*** Opening Material for this exercise ***

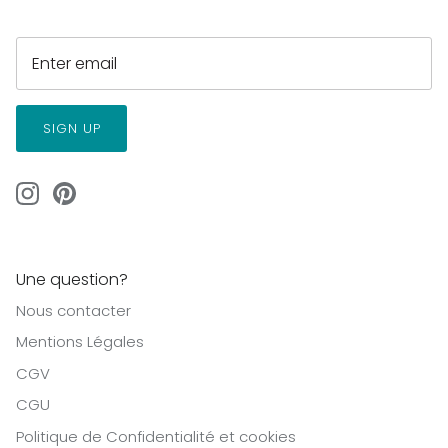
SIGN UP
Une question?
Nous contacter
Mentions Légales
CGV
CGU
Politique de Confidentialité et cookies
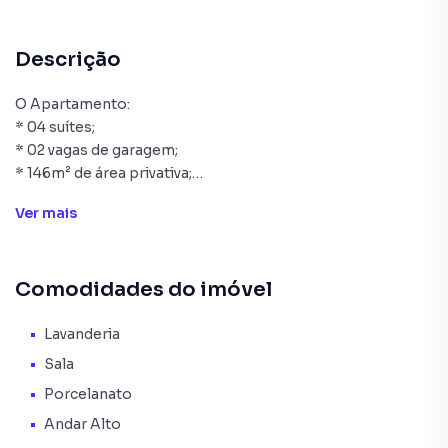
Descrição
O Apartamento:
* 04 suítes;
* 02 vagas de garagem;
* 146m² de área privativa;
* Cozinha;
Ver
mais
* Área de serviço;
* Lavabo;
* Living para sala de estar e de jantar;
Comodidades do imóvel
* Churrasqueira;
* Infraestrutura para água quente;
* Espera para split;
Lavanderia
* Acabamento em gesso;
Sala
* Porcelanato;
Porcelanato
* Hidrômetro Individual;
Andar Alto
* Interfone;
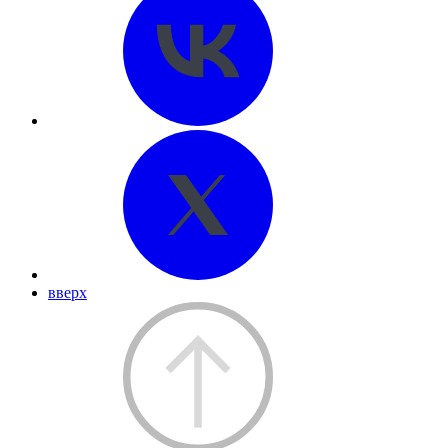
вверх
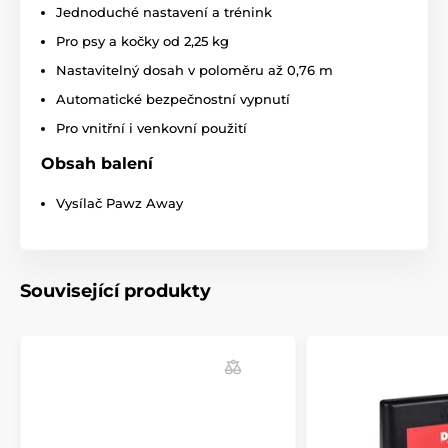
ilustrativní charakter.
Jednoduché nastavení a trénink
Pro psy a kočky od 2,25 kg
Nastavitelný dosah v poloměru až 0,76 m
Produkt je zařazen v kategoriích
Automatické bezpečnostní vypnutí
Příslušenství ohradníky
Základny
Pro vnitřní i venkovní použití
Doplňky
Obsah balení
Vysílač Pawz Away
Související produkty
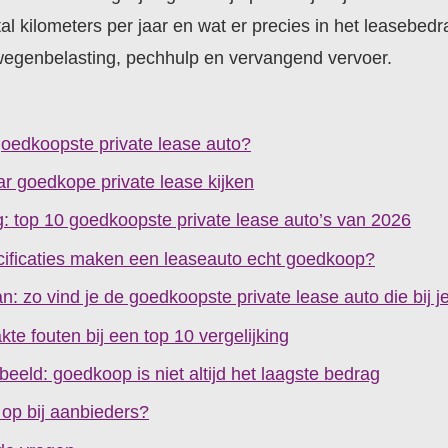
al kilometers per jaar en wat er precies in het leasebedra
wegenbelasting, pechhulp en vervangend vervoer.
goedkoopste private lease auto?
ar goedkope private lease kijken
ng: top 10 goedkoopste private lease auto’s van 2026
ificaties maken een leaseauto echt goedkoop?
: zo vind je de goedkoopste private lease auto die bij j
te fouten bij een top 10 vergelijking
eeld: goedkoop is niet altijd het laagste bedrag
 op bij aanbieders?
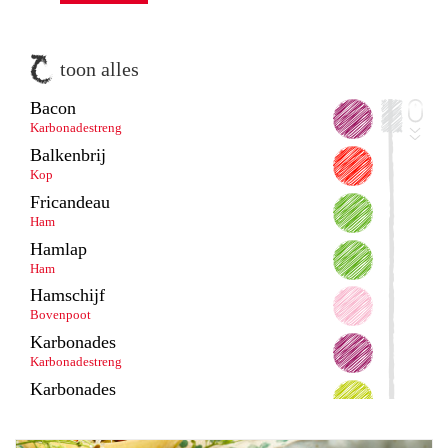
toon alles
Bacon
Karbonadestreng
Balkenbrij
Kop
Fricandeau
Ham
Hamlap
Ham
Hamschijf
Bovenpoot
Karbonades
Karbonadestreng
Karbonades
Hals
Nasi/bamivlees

*** Closing Material for this exercise ***

Activity
Repeat every record exactly, but not the pictures.

Worked solution
SIGN UP
Une question?
Nous contacter
Mentions Légales
CGV
CGU
Politique de Confidentialité et cookies
Descrição
O Apartamento:
* 04 suítes;
* 02 vagas de garagem;
* 146m² de área privativa;
* Cozinha;
Ver
mais
* Área de serviço;
* Lavabo;
* Living para sala de estar e de jantar;
Comodidades do imóvel
* Churrasqueira;
* Infraestrutura para água quente;
* Espera para split;
Lavanderia
* Acabamento em gesso;
Sala
* Porcelanato;
Porcelanato
* Hidrômetro Individual;
Andar Alto
* Interfone;
вверх
ilustrativní charakter.
Jednoduché nastavení a trénink
Pro psy a kočky od 2,25 kg
Nastavitelný dosah v poloměru až 0,76 m
Produkt je zařazen v kategoriích
Automatické bezpečnostní vypnutí
Příslušenství ohradníky
Základny
Pro vnitřní i venkovní použití
Doplňky
Obsah balení
Vysílač Pawz Away
Související produkty
al kilometers per jaar en wat er precies in het leasebedra
wegenbelasting, pechhulp en vervangend vervoer.
goedkoopste private lease auto?
ar goedkope private lease kijken
ng: top 10 goedkoopste private lease auto’s van 2026
ificaties maken een leaseauto echt goedkoop?
: zo vind je de goedkoopste private lease auto die bij j
te fouten bij een top 10 vergelijking
eeld: goedkoop is niet altijd het laagste bedrag
 op bij aanbieders?
toon alles
Bacon
Karbonadestreng
Balkenbrij
Kop
Fricandeau
Ham
Hamlap
Ham
Hamschijf
Bovenpoot
Karbonades
Karbonadestreng
Karbonades
Hals
Nasi/bamivlees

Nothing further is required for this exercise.